What you have to do:
From the first line to the last, output the data exactly as it stands, minus its pictures.

Supplied information:
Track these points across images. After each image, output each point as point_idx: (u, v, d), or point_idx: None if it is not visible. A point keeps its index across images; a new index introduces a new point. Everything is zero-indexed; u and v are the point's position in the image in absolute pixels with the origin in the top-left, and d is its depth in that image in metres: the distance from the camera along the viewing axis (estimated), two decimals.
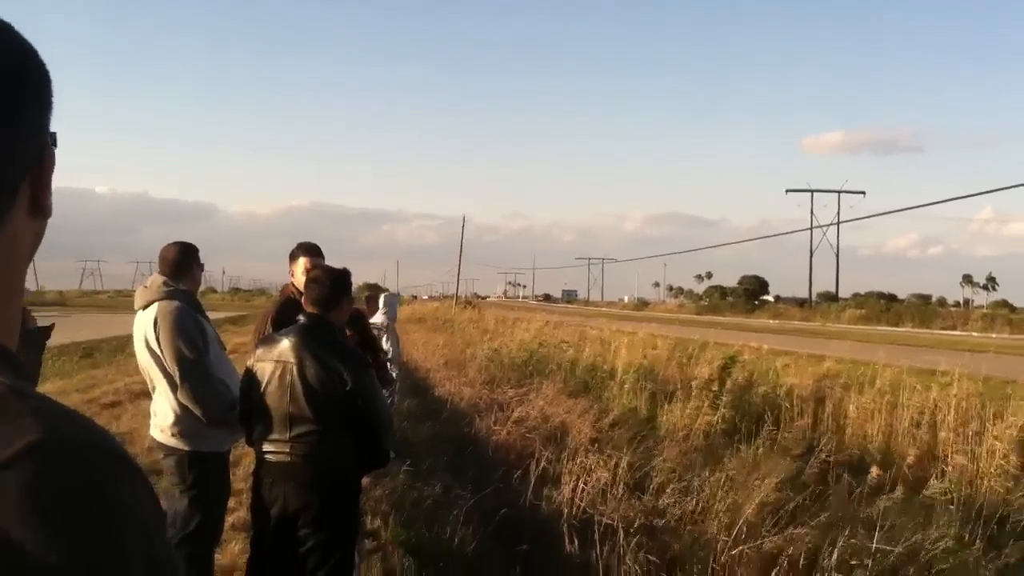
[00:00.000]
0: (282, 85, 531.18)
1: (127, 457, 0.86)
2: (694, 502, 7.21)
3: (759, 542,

Solution:
Track these points across images. After each image, output each point as point_idx: (u, v, d), or point_idx: None if it is not visible. A point keeps its index across images; a new index introduces a new point. Everything is zero-indexed; u and v are the point's position in the image in absolute pixels with the origin in the top-left, and d is its depth in that image in metres: the distance from the camera along the viewing axis (estimated), two decimals.
[00:00.000]
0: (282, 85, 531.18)
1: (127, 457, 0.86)
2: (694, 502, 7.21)
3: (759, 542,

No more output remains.